David Drummond Googles geheime Supermacht

Von Thomas Wendel
Stratege, Spindoktor, Consigliere: Googles Chefjurist hält sich gern im Hintergrund, ist aber einer der mächtigsten Manager des Suchmaschinenriesen. Nun gibt David Drummond den Kämpfer gegen Chinas Internetzensur.

David Drummond ist keiner, dem man seine Macht anmerkt. Leise und unaufgeregt kommt Googles Chefjustiziar daher. Wenn er etwas Wichtiges zu sagen hat, dann hält er sich aufs Strengste an den Sprachgebrauch seines Arbeitgebers. Man könnte leicht auf die Idee kommen, den Manager zu unterschätzen.

In Wirklichkeit aber ist Drummond in den letzten Jahren zu einem der mächtigsten Google-Manager aufgestiegen - nicht zuletzt wegen seiner Loyalität und seiner Zurückhaltung. Kein Zufall, dass es der 47-Jährige und keiner der Konzernchefs war, der Googles Rückzug aus China und den Umzug der Suchmaschinenseite ins liberalere Hongkong verkündete. "Wir konnten keinen Weg finden, die Zensur auf Google.cn zu stoppen", begründet er in seinem Blog den Schritt.

Dieser Artikel wurde übernommen...

...aus der aktuellen Ausgabe der "Financial Times Deutschland"

Chefjurist, PR-Chef und Chefstratege in Personalunion

Chinas Regierung schäumt vor Wut. Sie spricht von "unerhörten Anschuldigungen und Verhaltensweisen". Drummond ist zum Blitzableiter geworden. Ein Held wider Willen, ein Kämpfer, der Chinas Zensurgelüste zähmen muss. Und hinter dem das Google -Führungstrio - die Gründer Sergey Brin und Larry Page sowie Vorstandschef Eric Schmidt - in Deckung gehen kann.
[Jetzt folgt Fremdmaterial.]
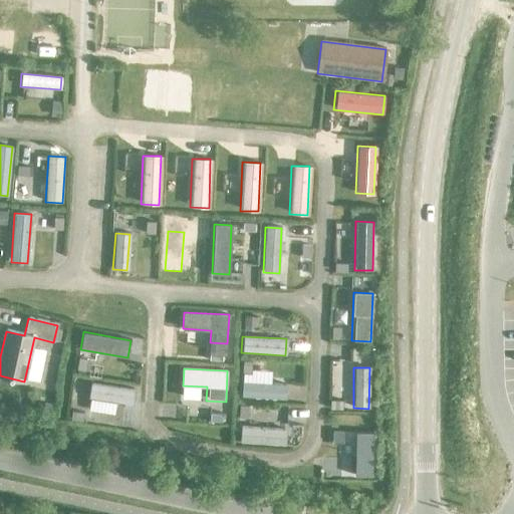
[(130,406),(133,389),(90,381),(87,399),(130,406)]
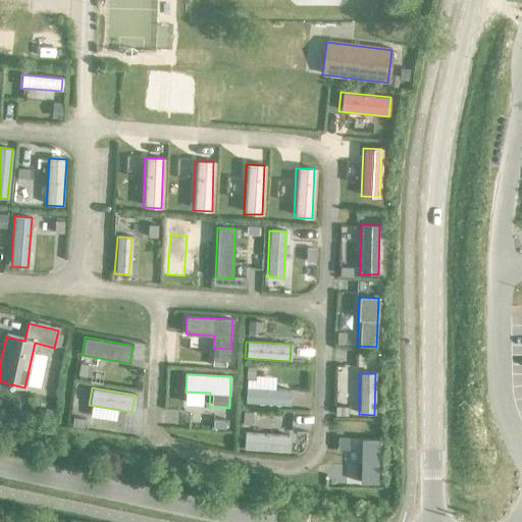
[(290,405),(290,389),(245,387),(244,403),(290,405)]
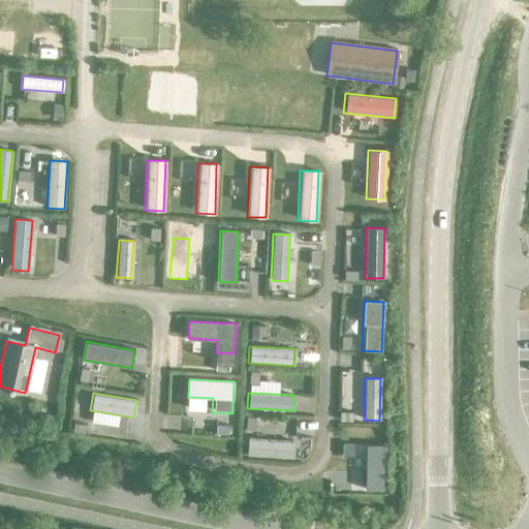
[(216,425),(215,433),(226,434),(227,426),(216,425)]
Drummond, ein studierter Jurist und Historiker aus dem Silicon Valley, arbeitete erstmals 1998 als externer Berater für Brin und Page. 2002 stieg er komplett bei dem aufstrebenden US-Konzern ein. Heute firmiert Drummond nicht nur als Chefjurist, sondern auch als Leiter der Unternehmens-PR und der Strategieabteilungen. Drummond war es, der den Google-Gründern ihre erste Wagniskapitalfinanzierung zusammenschnürte. Als Chef der Unternehmensentwicklung geht seit Jahren jeder Firmenzukauf und jede Geschäftsfelderweiterung über seinen Schreibtisch.

Als "extrem auffassungsstark und schnell" charakterisieren ihn Kollegen. Und als hochinteressiert, wenn es um die Eigenarten der vielen Länder geht, in denen Google geschäftlich aktiv ist. Das US-Wirtschaftsmagazin "Forbes" taxiert seine Jahresbezüge auf gut 5 Mio. $.

Kampf an vielen Fronten

Dafür muss Drummond mehr und mehr aushalten. China ist keineswegs der einzige brisante Konflikt, den der hochgewachsene Basketballfan in nächster Zeit meistern muss: Vor einem New Yorker Gericht steht Googles ehrgeiziges Buchdigitalisierungsprojekt auf der Kippe, das Drummond maßgeblich mit der US-Verlagsindustrie einfädelte. Und in Italien ist der Manager gar zu einer Haftstrafe auf Bewährung verurteilt worden - er sei mitverantwortlich für die Präsentation eines Amateurvideos auf Youtube, das die Misshandlung eines behinderten Kindes zeigt, urteilten Richter in Mailand. Drummond hat Rechtsmittel eingelegt.

Und in China? Google hoffe, schreibt Blogger Drummond, dass es die Regierung in Peking respektieren werde, wenn man die Zensur bei Google China ausknipse. "Obwohl wir uns bewusst sind, dass sie den Zugang zu unseren Diensten jederzeit blockieren kann." Es klingt, als habe er China für Google schon verloren gegeben.